STI is used by medical practices and Accountable Care Organizations (ACOs) for population health management and in integrated care and chronic care. STI provides curriculum, training, clinical assessment tools, and treatment plans for these organizations through 20 min win, a system that allows patient issues, identified in required biopsychosocial care plans, to be addressed in 20-minute sessions.

==Research==
In 2011, STI was assessed by nephrology social workers in 17 states. Results suggested that STI further enhances existing social work skills in identifying, treating, and tracking outcomes of patient issues requiring clinical intervention. Most of the social workers spent 1.5 hours over a six-week period using STI to address symptoms of depression with a patient. This short period of intervention led to a reported improvement in physical component summary and mental component summary scores (part of the Short Form Health Survey (SF-36) patient evaluation) in 51% and 64% of patients, respectively, and improvement in CES-D scores in 72.1% of patients. In 2013, a pilot program showed that using STI's techniques helped increase patients' adherence to treatment recommendations.

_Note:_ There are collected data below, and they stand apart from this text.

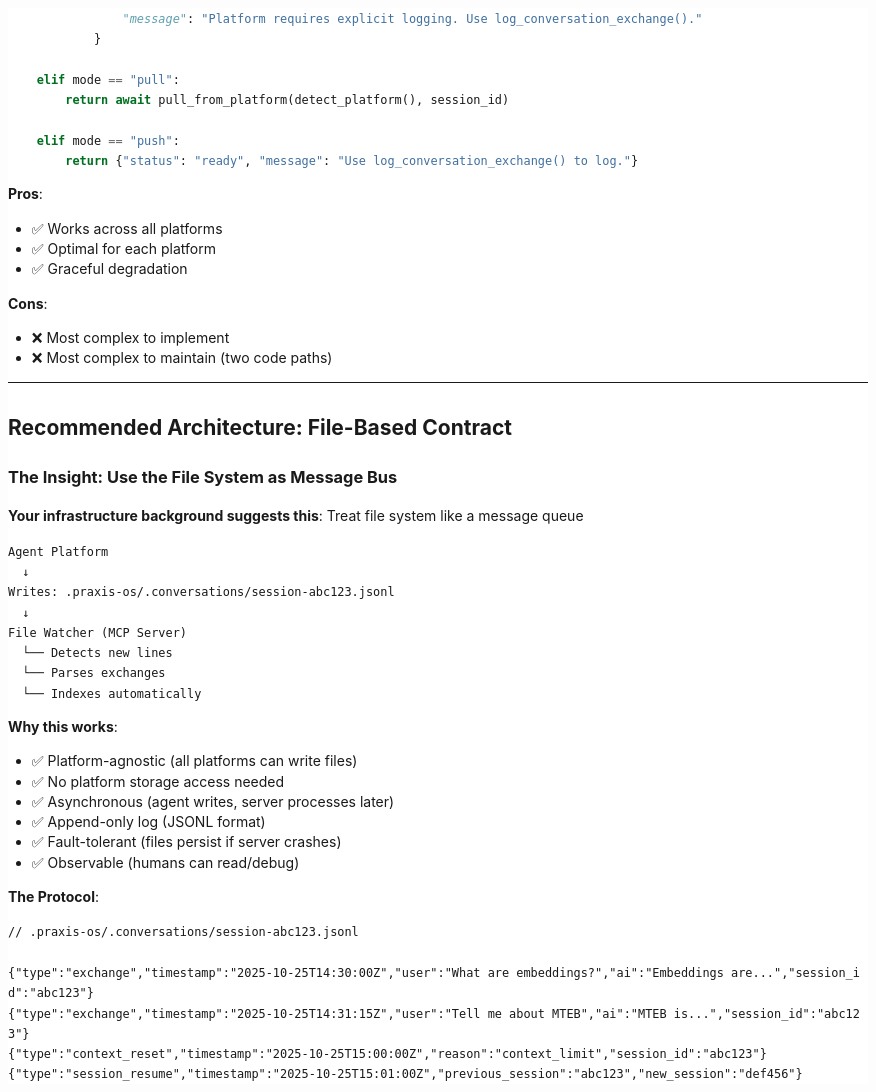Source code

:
 ```python
                "message": "Platform requires explicit logging. Use log_conversation_exchange()."
            }

    elif mode == "pull":
        return await pull_from_platform(detect_platform(), session_id)

    elif mode == "push":
        return {"status": "ready", "message": "Use log_conversation_exchange() to log."}
```

**Pros**:
- ✅ Works across all platforms
- ✅ Optimal for each platform
- ✅ Graceful degradation

**Cons**:
- ❌ Most complex to implement
- ❌ Most complex to maintain (two code paths)

---

## Recommended Architecture: File-Based Contract

### The Insight: Use the File System as Message Bus

**Your infrastructure background suggests this**: Treat file system like a message queue

```
Agent Platform
  ↓
Writes: .praxis-os/.conversations/session-abc123.jsonl
  ↓
File Watcher (MCP Server)
  └── Detects new lines
  └── Parses exchanges
  └── Indexes automatically
```

**Why this works**:
- ✅ Platform-agnostic (all platforms can write files)
- ✅ No platform storage access needed
- ✅ Asynchronous (agent writes, server processes later)
- ✅ Append-only log (JSONL format)
- ✅ Fault-tolerant (files persist if server crashes)
- ✅ Observable (humans can read/debug)

**The Protocol**:

```jsonl
// .praxis-os/.conversations/session-abc123.jsonl

{"type":"exchange","timestamp":"2025-10-25T14:30:00Z","user":"What are embeddings?","ai":"Embeddings are...","session_id":"abc123"}
{"type":"exchange","timestamp":"2025-10-25T14:31:15Z","user":"Tell me about MTEB","ai":"MTEB is...","session_id":"abc123"}
{"type":"context_reset","timestamp":"2025-10-25T15:00:00Z","reason":"context_limit","session_id":"abc123"}
{"type":"session_resume","timestamp":"2025-10-25T15:01:00Z","previous_session":"abc123","new_session":"def456"}
```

A 2013 study by DaVita Inc., published at the National Kidney Foundation meeting in April 2014, showed statistically significant improvements in quality of life and depression scores for patients receiving STI. There were 91 participants in the study. Statistically significant improvement occurred in KDQOL-36 mental component scores (p < 0.001), physical component scores (p = 0.042), as well as burden (p < 0.001) and effects (p = 0.001) domain scores. Statistically significant improvement also occurred in patients' CES-D 10 scores (p < 0.001).

In an ongoing study conducted by Fresenius Medical Care, the use of STI, along with other clinical interventions, was shown to decrease missed treatments, decrease hospitalizations and improve quality of life indicators and depression scores. The baseline number of missed treatment rate (per month) was 1.7 (±1.3) vs. 0.9 (±1.0) post-intervention (p < 0.0001). The number of hospitalization was 0.4 (±0.8) vs. 0.2 (±0.8) per month for pre- and post-intervention, respectively, (p = 0.07). Significant improvement was found in CES-D 10 and KDQOL-36 domain scores except for physical component scores. Sleep-quality barriers and stressors also indicated significant improvement (except for restless legs and stressors related to health symptoms or loss/grief). Preliminary results indicated that an intensive social worker-initiated intervention program was able to reduce unexcused missed treatments in the short term (three months). Indicators of quality of life and well-being that potentially contributed to the non-adherent behavior also improved, which may help sustain the favorable results over the long term.

Results of a 2015 study by Melissa McCool and colleagues at DaVita Inc. suggested that implementation of a social worker-based STI clinical program targeting improved quality of life for in-center hemodialysis patients led to health improvements due to increased adherence to the prescribed dialysis treatment regimen in the least-compliant patients. A poster presenting the results received best poster award at the National Kidney Foundation spring 2015 meeting. A pilot study using STI with transplant patients at the Royal Infirmary of Edinburgh was completed in 2014, and a poster presenting the results was included in the British Renal Society's annual meeting in July 2015.

Further studies are under way on the effectiveness of STI in patients with a variety of chronic diseases, including an ongoing multi-center IRB-approved research study involving the University of Maryland, University of Utah, and University of Minnesota, on the use of STI with solid organ transplant recipients.